── SUPPLIED MATERIAL

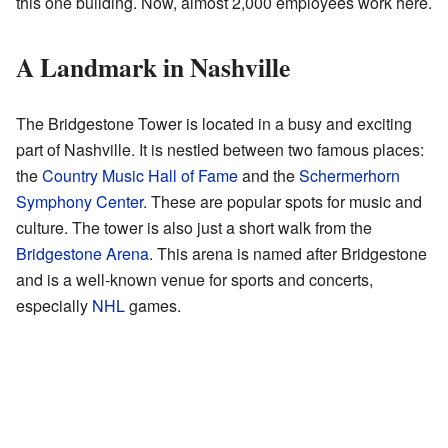
this one building. Now, almost 2,000 employees work here.
A Landmark in Nashville
The Bridgestone Tower is located in a busy and exciting
part of Nashville. It is nestled between two famous places:
the
Country Music Hall of Fame
and the
Schermerhorn
Symphony Center
. These are popular spots for music and
culture. The tower is also just a short walk from the
Bridgestone Arena
. This arena is named after Bridgestone
and is a well-known venue for sports and concerts,
especially
NHL
games.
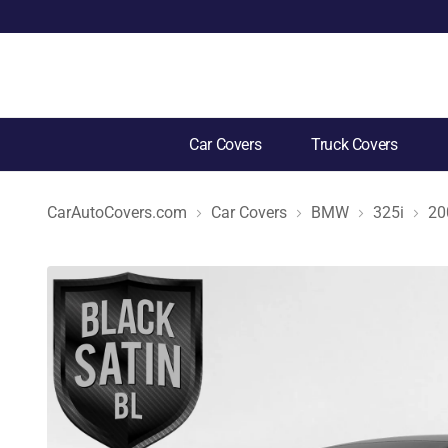
Car Covers
Truck Covers
CarAutoCovers.com
Car Covers
BMW
325i
20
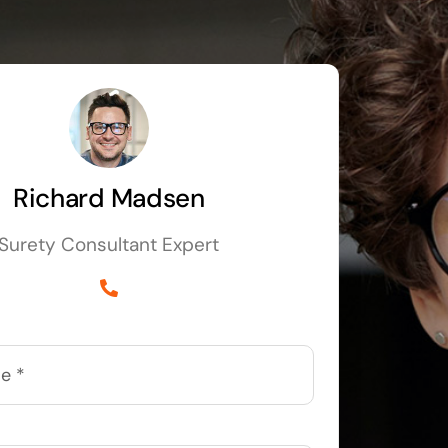
Richard Madsen
Surety Consultant Expert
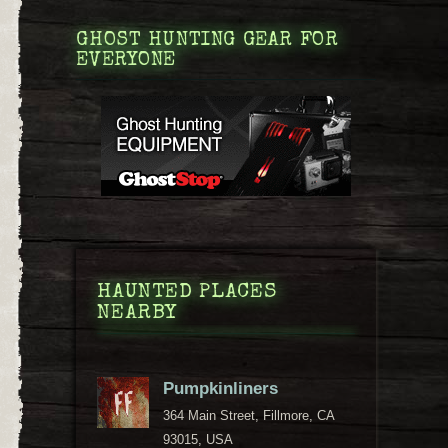
GHOST HUNTING GEAR FOR
EVERYONE
HAUNTED PLACES
NEARBY
Pumpkinliners
364 Main Street, Fillmore, CA
93015, USA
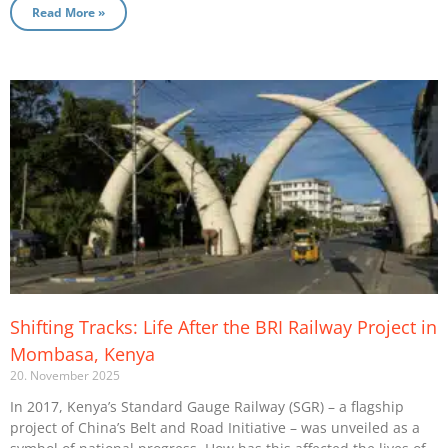
Read More »
Shifting Tracks: Life After the BRI Railway Project in
Mombasa, Kenya
20. November 2025
In 2017, Kenya’s Standard Gauge Railway (SGR) – a flagship
project of China’s Belt and Road Initiative – was unveiled as a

────

ASSIGNED TASK :: Please write out the text of all the records again with "Nashville" switched to "Memphis" everywhere and nothing else changed, leaving out the pictures.

TASK ANSWER ::
this one building. Now, almost 2,000 employees work here.
A Landmark in Memphis
The Bridgestone Tower is located in a busy and exciting
part of Memphis. It is nestled between two famous places:
the
Country Music Hall of Fame
and the
Schermerhorn
Symphony Center
. These are popular spots for music and
culture. The tower is also just a short walk from the
Bridgestone Arena
. This arena is named after Bridgestone
and is a well-known venue for sports and concerts,
especially
NHL
games.
Car Covers
Truck Covers
CarAutoCovers.com
Car Covers
BMW
325i
20
Richard Madsen
Surety Consultant Expert
GHOST HUNTING GEAR FOR
EVERYONE
HAUNTED PLACES
NEARBY
Pumpkinliners
364 Main Street, Fillmore, CA
93015, USA
Read More »
Shifting Tracks: Life After the BRI Railway Project in
Mombasa, Kenya
20. November 2025
In 2017, Kenya’s Standard Gauge Railway (SGR) – a flagship
project of China’s Belt and Road Initiative – was unveiled as a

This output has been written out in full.